Арлетта сухо рассмеялась.

— Можно подумать, что кто-то на тебя польстится. Ты и в молодости-то не могла подцепить никого более или менее приличного.

От этого оскорбления у Зои стало пунцовым не только лицо, но и шея.

— Я этого просто не хотела, да! В отличие от тебя я знаю, что такое честь и порядочность, и они не позволяли мне бегать за каждым молодым мужчиной, как делаешь ты и как делала твоя потаскуха-мать! Это же просто позор! Как жаль, что ты не можешь увидеть себя со стороны.

— Леди, леди, прошу вас, прекратите!

Это сказал адвокат — сказал весьма поспешно, ибо увидел, что Арлетта с перекошенным от ярости лицом уже встает с кресла. Несколько секунд прошли в напряженном молчании, потом обе женщины обменялись испепеляющими взглядами и, поджав губы, отвернулись друг от друга.

Пока длилась эта безобразная сцена, Джессика с особенной остротой ощущала присутствие Рафаэля, который наблюдал за происходящим со стороны, и на лице его — так ей, во всяком случае, показалось — все явственнее проступало выражение брезгливого равнодушия. Джессике это было обидно, хотя она и понимала, что ее родственники предстали перед Рафаэлем не в самом лучшем свете. Что он подумает о ее матери и о бабушке? Она никак не могла этого представить, тем более что даже сама для себя Джессика еще не решила, как ей следует ко всему этому относиться.

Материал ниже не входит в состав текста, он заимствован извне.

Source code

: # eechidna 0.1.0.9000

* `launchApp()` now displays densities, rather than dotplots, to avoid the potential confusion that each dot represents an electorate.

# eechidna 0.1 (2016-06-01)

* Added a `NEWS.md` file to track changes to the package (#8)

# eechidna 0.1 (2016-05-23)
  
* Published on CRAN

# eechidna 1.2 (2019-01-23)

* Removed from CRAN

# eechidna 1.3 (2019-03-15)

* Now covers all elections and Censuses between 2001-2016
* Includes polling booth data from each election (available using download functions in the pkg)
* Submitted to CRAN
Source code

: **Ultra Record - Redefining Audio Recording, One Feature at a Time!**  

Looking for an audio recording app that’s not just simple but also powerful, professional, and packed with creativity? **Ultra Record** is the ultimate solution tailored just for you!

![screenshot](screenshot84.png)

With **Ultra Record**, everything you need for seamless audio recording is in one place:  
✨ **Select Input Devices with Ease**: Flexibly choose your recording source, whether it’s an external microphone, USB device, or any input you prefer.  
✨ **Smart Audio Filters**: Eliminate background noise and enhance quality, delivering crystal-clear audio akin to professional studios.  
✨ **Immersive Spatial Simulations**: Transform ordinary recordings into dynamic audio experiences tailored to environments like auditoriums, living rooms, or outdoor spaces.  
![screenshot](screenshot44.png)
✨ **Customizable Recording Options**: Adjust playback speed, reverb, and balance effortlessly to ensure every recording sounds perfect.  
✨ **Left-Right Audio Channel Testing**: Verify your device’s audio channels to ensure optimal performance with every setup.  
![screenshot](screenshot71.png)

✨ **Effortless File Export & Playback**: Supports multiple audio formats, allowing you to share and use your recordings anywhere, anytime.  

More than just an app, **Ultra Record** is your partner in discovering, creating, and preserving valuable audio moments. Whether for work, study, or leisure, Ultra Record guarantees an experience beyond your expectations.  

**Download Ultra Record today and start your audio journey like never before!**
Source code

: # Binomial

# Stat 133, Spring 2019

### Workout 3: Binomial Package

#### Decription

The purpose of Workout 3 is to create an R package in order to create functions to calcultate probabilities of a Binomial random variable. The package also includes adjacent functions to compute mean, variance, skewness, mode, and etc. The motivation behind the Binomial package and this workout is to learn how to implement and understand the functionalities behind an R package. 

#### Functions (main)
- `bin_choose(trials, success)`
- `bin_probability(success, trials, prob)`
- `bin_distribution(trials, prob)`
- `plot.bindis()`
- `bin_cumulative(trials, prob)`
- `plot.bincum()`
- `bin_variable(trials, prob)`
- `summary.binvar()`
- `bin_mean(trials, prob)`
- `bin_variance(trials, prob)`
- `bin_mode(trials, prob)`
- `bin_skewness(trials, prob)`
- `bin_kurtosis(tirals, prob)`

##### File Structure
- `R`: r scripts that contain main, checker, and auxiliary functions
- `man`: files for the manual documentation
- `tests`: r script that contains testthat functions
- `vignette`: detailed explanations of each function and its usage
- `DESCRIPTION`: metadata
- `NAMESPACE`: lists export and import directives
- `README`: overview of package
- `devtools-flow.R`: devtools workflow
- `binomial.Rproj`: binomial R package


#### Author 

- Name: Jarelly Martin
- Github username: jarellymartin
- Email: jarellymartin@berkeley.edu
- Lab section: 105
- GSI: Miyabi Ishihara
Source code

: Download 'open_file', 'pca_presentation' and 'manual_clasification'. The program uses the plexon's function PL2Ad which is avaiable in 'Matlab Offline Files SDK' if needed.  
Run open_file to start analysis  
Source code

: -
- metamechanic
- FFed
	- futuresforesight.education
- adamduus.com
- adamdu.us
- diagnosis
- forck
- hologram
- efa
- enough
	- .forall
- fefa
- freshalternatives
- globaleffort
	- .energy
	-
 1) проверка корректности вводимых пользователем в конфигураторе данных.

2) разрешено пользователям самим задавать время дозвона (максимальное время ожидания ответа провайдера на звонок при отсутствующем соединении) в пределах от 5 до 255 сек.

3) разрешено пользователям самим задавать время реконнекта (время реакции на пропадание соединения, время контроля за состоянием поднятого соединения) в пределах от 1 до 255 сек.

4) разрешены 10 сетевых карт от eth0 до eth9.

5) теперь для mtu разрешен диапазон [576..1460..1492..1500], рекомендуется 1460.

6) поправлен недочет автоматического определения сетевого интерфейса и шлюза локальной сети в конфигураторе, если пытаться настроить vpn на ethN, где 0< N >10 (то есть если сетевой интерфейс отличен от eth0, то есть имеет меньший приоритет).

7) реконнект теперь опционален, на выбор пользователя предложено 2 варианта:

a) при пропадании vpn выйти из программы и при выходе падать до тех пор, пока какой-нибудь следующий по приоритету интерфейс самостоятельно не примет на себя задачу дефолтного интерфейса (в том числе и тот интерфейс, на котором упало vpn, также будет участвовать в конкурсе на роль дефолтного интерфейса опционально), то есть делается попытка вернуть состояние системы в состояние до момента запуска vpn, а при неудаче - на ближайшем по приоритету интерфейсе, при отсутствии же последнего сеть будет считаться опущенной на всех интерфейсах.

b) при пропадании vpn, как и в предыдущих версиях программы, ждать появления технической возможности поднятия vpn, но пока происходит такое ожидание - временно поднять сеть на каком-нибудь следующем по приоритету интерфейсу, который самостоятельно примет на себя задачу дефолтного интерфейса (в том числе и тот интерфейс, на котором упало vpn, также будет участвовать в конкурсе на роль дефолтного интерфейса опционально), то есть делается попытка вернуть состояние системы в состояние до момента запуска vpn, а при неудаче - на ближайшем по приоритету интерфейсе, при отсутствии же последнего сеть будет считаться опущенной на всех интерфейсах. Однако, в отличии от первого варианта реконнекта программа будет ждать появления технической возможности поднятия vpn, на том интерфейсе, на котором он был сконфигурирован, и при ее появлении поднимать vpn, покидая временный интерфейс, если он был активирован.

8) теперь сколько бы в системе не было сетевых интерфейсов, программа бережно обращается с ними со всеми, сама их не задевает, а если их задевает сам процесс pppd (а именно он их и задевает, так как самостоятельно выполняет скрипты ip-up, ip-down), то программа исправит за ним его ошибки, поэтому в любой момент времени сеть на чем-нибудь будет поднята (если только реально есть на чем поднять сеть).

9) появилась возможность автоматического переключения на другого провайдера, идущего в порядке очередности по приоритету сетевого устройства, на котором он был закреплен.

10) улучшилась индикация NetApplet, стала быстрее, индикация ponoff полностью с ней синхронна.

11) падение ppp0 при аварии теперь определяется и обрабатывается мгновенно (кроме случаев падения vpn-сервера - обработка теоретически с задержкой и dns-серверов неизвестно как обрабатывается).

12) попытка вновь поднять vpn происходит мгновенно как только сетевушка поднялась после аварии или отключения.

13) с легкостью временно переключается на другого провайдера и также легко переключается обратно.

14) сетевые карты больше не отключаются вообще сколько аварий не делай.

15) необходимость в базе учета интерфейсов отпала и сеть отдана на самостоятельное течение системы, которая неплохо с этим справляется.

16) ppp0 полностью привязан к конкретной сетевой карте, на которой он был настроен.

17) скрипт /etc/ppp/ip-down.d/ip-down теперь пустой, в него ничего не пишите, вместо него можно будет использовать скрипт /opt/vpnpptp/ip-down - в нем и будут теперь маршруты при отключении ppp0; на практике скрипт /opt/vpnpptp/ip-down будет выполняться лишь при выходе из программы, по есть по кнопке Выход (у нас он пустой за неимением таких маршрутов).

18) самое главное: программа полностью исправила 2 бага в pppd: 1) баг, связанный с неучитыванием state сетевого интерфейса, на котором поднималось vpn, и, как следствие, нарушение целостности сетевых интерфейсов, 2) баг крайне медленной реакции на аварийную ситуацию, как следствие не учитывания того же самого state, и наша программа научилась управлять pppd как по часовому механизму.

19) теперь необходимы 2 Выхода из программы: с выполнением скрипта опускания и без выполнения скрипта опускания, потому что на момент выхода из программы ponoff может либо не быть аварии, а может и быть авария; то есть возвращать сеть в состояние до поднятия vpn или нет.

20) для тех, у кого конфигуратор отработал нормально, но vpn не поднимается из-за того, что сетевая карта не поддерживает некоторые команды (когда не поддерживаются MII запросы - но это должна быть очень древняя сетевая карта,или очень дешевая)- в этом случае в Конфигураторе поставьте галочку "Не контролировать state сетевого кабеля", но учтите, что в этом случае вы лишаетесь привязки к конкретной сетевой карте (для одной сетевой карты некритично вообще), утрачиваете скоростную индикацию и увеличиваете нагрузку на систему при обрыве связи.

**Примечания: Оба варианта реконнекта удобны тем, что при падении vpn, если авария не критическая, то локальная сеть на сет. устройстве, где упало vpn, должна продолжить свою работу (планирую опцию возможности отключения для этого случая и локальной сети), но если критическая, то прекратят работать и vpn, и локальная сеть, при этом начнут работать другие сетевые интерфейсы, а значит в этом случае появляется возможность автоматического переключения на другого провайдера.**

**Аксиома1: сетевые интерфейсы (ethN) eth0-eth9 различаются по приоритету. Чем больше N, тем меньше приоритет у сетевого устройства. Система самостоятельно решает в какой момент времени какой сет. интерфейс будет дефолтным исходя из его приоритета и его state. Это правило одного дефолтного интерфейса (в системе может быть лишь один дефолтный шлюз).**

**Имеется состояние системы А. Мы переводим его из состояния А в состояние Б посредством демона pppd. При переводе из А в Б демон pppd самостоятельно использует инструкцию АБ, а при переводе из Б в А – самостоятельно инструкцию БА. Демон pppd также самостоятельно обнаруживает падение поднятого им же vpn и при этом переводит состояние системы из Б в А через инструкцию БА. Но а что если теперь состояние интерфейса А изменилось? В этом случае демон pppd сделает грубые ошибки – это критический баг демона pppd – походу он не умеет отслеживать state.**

Потом мысли ее вернулись к Нику. Если он сын ее бабки и брат ее матери, значит, он приходится ей дядей. Но, будучи сыном племянника Клода Фрейзера, Ник одновременно является ее троюродным братом. Неудивительно поэтому, что дед пришел в такую ярость, когда недавно увидел их лежащими в одной постели. Он-то знал все с самого начала, и вовсе не предпринятое Ником исследование мира чувственности, бывшее, по крайней мере, по-юношески невинным, заставило Клода Фрейзера принять такие крутые меры. Грозная тень инцеста настолько напугала его и смутила его пуританскую душу, что он пошел даже на то, что выгнал усыновленного им Ника из дома.

Что ж, какой бы невероятной и пугающей ни была правда, узнав ее, Джессика испытала огромное облегчение. Она буквально физически ощущала, как тает, превращаясь в воду, холодная глыба льда, которая камнем лежала у нее на сердце. Теперь она знала, что никакой ее вины в том, что дед выгнал Ника из дома, не было и нет, и непонятный и жестокий поступок Клода Фрейзера перестал отягощать ее совесть.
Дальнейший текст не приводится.